Say I have an IO-bound task. I\'m using WithDegreeOfParallelism = 10 and WithExecution = ForceParallelism mode, but still the query only uses two threads. Why?
I und
I would agree to Rory, except IO. Haven't tested with disk IO, but network IO definitively may be more effective with more threads, than there are cores on CPU.
Simple test (it would be more correct to run test with each thread count several times, as network speed isn't constant, but still) to prove that:
[Test]
public void TestDownloadThreadsImpactToSpeed()
{
var sampleImages = Enumerable.Range(0, 100)
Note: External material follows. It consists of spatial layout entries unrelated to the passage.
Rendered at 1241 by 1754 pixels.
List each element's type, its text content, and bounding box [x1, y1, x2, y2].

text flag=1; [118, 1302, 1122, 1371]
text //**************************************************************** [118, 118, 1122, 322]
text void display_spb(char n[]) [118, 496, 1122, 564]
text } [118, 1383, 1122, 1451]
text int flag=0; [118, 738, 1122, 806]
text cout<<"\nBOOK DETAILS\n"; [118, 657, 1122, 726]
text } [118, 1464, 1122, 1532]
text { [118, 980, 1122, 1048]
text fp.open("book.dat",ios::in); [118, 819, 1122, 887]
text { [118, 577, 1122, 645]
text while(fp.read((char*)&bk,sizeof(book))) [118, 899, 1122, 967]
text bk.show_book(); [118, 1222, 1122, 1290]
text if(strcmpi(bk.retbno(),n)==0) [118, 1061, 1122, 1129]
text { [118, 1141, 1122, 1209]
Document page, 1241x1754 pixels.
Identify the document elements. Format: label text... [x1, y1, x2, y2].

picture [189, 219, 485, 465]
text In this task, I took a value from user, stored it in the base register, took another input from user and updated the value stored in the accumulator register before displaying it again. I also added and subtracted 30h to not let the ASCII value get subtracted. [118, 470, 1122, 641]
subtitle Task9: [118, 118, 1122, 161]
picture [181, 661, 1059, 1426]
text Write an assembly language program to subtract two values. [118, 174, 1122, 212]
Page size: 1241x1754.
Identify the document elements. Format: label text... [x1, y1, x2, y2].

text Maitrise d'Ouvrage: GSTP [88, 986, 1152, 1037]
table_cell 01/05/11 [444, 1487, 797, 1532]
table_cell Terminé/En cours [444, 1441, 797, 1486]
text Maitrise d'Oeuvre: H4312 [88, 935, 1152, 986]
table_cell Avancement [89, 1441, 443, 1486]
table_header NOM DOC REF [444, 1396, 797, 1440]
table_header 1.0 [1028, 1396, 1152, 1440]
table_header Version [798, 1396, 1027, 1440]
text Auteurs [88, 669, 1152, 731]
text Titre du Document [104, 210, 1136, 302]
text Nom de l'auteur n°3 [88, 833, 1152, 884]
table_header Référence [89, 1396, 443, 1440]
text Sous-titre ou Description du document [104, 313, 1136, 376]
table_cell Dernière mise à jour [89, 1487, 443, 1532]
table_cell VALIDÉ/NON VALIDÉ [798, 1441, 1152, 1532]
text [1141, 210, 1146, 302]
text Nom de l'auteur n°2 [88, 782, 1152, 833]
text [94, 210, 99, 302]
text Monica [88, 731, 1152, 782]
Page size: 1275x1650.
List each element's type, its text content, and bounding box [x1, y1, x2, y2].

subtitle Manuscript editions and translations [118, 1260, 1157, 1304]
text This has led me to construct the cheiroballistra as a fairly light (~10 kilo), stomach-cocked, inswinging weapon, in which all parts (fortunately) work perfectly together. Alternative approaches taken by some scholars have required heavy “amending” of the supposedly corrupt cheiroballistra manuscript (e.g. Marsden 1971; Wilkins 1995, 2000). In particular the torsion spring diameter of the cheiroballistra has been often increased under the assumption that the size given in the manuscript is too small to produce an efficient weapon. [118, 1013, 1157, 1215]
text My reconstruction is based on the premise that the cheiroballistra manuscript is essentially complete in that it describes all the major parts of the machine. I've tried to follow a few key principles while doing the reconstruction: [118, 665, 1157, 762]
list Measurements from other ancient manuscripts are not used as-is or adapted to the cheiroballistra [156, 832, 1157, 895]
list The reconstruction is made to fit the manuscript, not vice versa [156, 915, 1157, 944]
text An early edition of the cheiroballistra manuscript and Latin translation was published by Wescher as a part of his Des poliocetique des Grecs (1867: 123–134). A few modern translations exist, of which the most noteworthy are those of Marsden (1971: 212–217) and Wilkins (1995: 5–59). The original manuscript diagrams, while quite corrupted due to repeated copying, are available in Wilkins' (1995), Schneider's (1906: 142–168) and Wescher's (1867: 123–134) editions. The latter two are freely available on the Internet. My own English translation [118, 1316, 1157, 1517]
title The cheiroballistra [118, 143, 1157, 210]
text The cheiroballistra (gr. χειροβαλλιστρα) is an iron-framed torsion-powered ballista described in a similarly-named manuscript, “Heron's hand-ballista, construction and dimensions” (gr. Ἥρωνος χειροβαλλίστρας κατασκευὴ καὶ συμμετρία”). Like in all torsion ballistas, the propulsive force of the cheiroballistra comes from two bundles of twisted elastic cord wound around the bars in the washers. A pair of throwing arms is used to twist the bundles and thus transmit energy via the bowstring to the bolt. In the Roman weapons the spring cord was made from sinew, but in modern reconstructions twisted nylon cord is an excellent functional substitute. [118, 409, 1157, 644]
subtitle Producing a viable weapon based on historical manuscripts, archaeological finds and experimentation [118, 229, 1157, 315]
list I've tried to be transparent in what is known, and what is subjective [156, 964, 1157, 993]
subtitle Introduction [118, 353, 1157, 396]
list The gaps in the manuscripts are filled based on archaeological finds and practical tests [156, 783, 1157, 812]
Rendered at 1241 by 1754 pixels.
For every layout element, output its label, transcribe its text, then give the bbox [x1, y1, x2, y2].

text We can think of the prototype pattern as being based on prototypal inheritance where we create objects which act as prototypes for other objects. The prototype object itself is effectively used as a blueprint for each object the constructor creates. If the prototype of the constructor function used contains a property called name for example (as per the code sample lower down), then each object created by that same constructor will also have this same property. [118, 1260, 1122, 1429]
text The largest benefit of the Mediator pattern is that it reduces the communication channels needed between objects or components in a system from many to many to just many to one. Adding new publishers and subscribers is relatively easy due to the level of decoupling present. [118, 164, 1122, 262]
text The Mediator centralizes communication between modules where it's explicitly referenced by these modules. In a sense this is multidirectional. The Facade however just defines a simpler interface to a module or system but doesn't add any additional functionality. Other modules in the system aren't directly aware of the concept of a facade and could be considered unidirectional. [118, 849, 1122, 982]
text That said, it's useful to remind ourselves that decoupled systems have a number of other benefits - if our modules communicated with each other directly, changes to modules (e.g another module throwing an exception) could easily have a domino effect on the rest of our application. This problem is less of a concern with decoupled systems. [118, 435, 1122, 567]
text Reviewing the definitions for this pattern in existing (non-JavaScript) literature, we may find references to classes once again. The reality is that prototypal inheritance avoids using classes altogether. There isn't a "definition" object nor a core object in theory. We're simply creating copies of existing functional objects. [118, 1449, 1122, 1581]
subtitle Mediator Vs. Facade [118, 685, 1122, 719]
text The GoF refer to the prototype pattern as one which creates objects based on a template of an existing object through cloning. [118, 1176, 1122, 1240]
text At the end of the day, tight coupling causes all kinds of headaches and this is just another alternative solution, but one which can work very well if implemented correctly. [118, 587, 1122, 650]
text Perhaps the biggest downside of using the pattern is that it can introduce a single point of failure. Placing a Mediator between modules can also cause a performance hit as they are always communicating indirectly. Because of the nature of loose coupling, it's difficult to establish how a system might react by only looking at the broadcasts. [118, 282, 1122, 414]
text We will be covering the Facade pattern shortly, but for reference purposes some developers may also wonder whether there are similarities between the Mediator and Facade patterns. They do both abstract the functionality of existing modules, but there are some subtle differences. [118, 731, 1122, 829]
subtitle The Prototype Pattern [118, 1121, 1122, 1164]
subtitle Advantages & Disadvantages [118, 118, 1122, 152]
.Select(x => "url to some quite large file from good server which does not have anti DSS stuff.")
.ToArray();
for (int i = 0; i < 8; i++)
{
var start = DateTime.Now;
var threadCount = (int)Math.Pow(2, i);
Parallel.For(0, sampleImages.Length - 1, new ParallelOptions {MaxDegreeOfParallelism = threadCount},
index =>
{
using (var webClient = new WebClient())
{
webClient.DownloadFile(sampleImages[index],
string.Format(@"c:\test\{0}", index));
}
});
Console.WriteLine("Number of threads: {0}, Seconds: {1}", threadCount, (DateTime.Now - start).TotalSeconds);
}
}
Result with 500x500px image from CDN using 8 core machine with SSD was:
Number of threads: 1, Seconds: 25.3904522
Number of threads: 2, Seconds: 10.8986233
Number of threads: 4, Seconds: 9.9325681
Number of threads: 8, Seconds: 3.7352137
Number of threads: 16, Seconds: 3.3071892
Number of threads: 32, Seconds: 3.1421797
Number of threads: 64, Seconds: 3.1161782
Number of threads: 128, Seconds: 3.7272132
Last result has such time i think firstly because we have to download only 100 images :)
Time differences using 8-64 threads isn't that big, but that is on 8 core machine. If it was 2 core machine (cheap enduser notebook), i think forcing to use 8 threads would have more impact, than on 8 core machine forcing to use 64 threads.